→ **OPDRACHTEN**:
1 – Schrijf uit het arrest het stuk over dat begint bij de woorden "Arrest van de" en eindigt na de woorden "van twee jaren.".
2 – Van welke datum is volgens het arrest het vonnis van de politierechter waartegen hoger beroep is ingesteld?
3 – Geef bij elke bewering aan of deze overeenkomt met het arrest, en citeer de woorden die dat bepalen.
(a) Het vonnis is gewezen door de politierechter in de rechtbank Breda.
(b) De voorwaardelijke gevangenisstraf duurt vier weken.
(c) Bij de voorwaardelijke gevangenisstraf hoort een proeftijd van twee jaren.

Arrest van de meervoudige kamer voor strafzaken van het gerechtshof

's-Hertogenbosch

gewezen op het hoger beroep, ingesteld tegen het vonnis van de politierechter in de rechtbank Breda van 3 september 2012 in de strafzaak met parketnummer 02-800392-12 tegen:

[verdachte],

geboren te [geboorteplaats] op [geboortedatum],
wonende te [woonplaats], [adres].
Hoger beroep
Bij vonnis waarvan beroep is de verdachte ter zake van bedreiging met enig misdrijf tegen het leven gericht en bedreiging met zware mishandeling (
feit 1) en diefstal waarbij de schuldige het weg te nemen goed onder zijn bereik heeft gebracht door middel van verbreking (
feit 2 en feit 3) veroordeeld tot taakstraf voor de duur van 80 uren, subsidiair 40 dagen vervangende hechtenis, met aftrek van voorarrest alsmede tot een voorwaardelijke gevangenisstraf voor de duur van twee weken met een proeftijd van twee jaren.

→ **GESELECTEERDE GEGEVENS**:

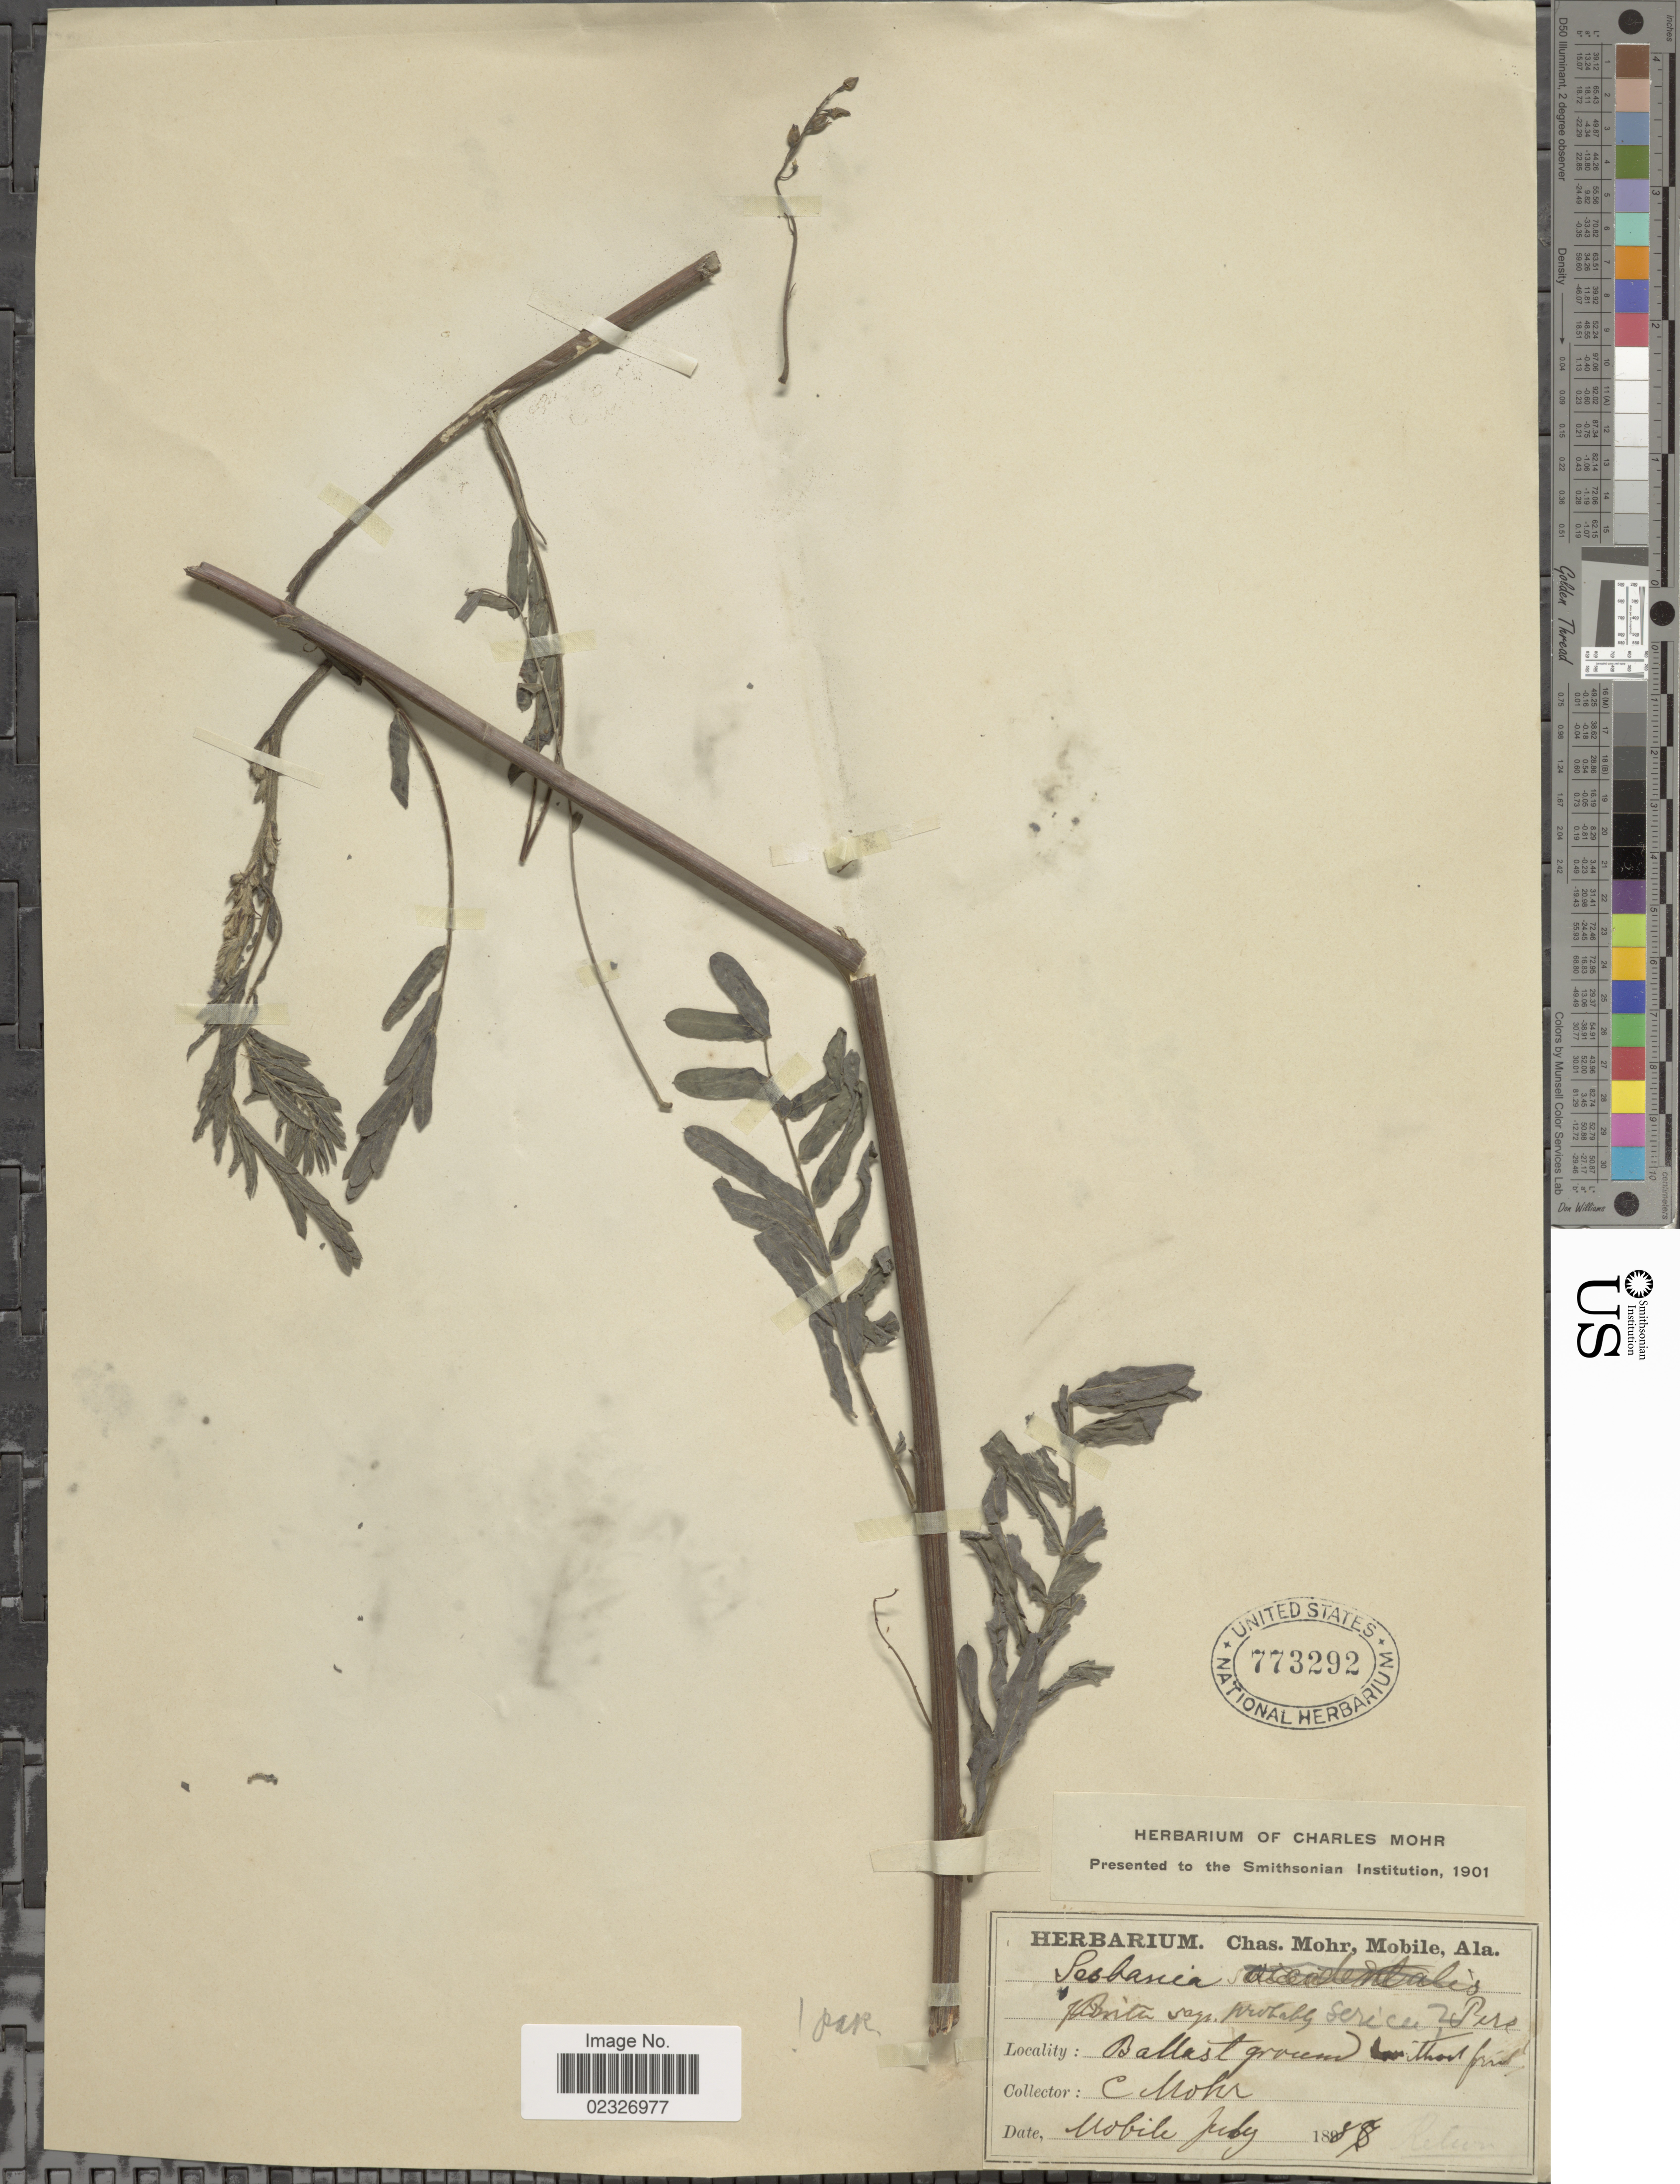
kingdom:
---
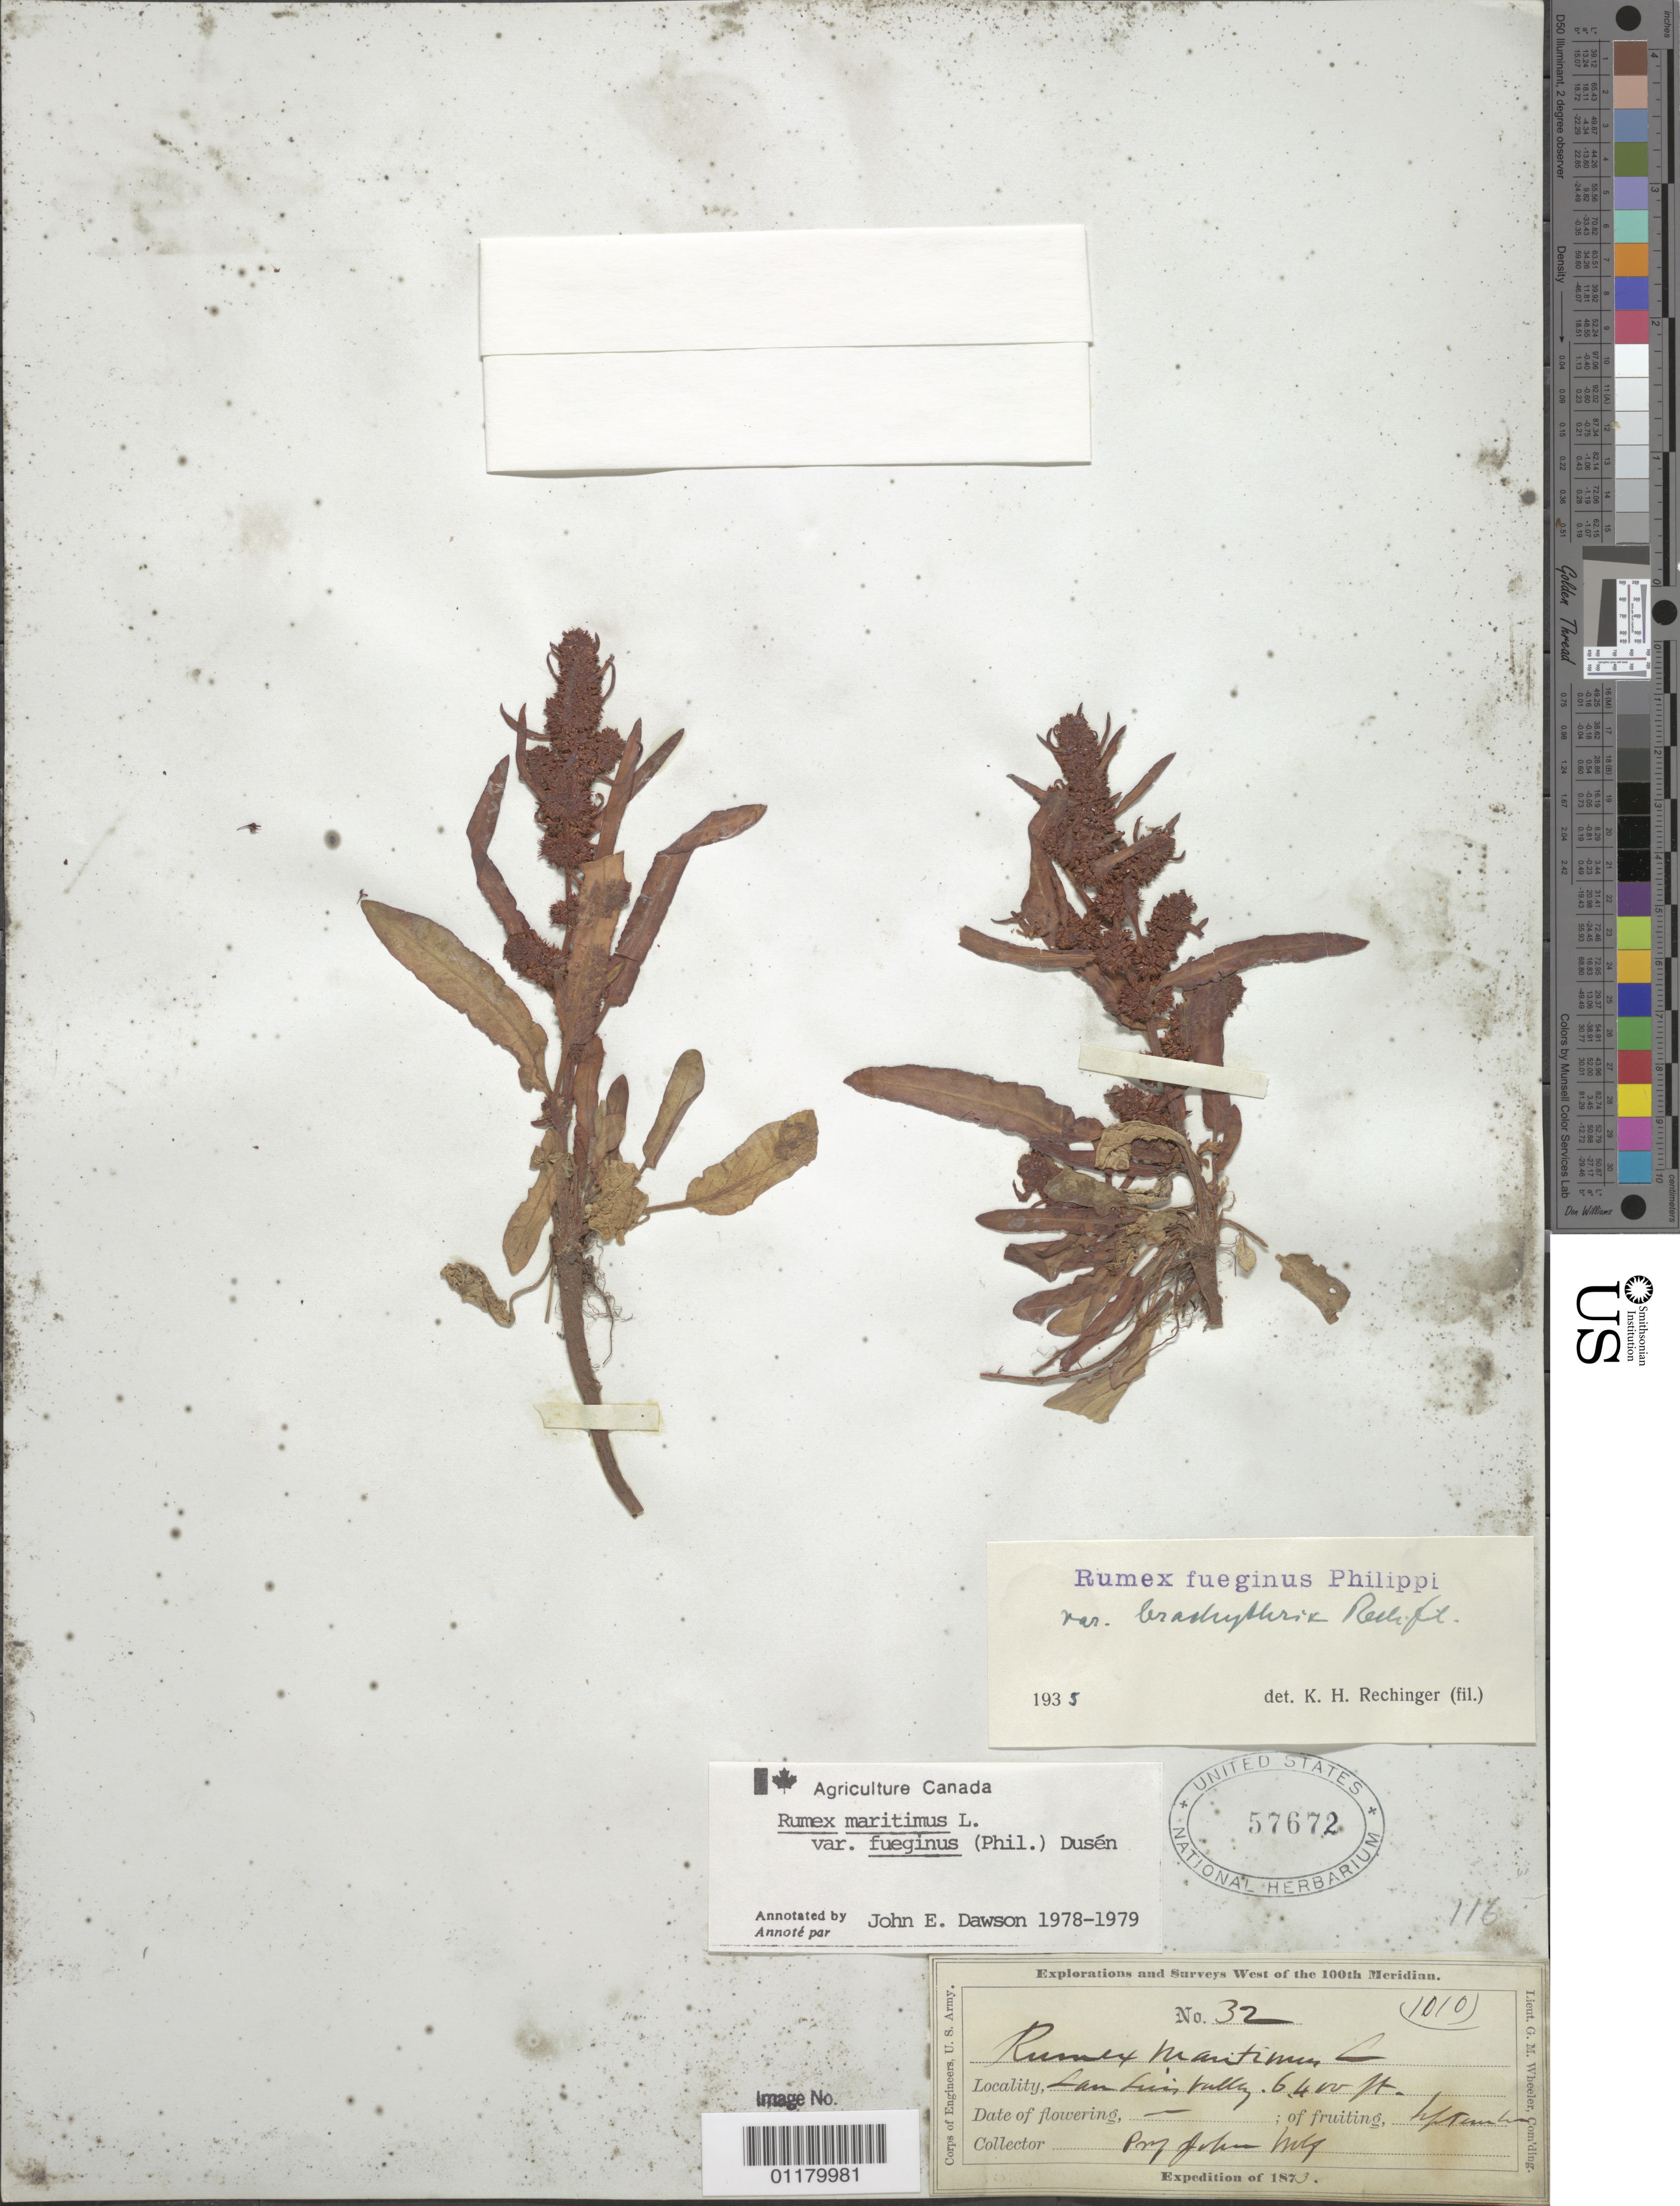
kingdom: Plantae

→ **ANTWOORDEN**:
1 –
Arrest van de meervoudige kamer voor strafzaken van het gerechtshof

's-Hertogenbosch

gewezen op het hoger beroep, ingesteld tegen het vonnis van de politierechter in de rechtbank Breda van 3 september 2012 in de strafzaak met parketnummer 02-800392-12 tegen:

[verdachte],

geboren te [geboorteplaats] op [geboortedatum],
wonende te [woonplaats], [adres].
Hoger beroep
Bij vonnis waarvan beroep is de verdachte ter zake van bedreiging met enig misdrijf tegen het leven gericht en bedreiging met zware mishandeling (
feit 1) en diefstal waarbij de schuldige het weg te nemen goed onder zijn bereik heeft gebracht door middel van verbreking (
feit 2 en feit 3) veroordeeld tot taakstraf voor de duur van 80 uren, subsidiair 40 dagen vervangende hechtenis, met aftrek van voorarrest alsmede tot een voorwaardelijke gevangenisstraf voor de duur van twee weken met een proeftijd van twee jaren.

2 – Het vonnis is van 3 september 2012.

3 –
(a) Ja: "het vonnis van de politierechter in de rechtbank Breda".
(b) Nee: "een voorwaardelijke gevangenisstraf voor de duur van twee weken".
(c) Ja: "met een proeftijd van twee jaren".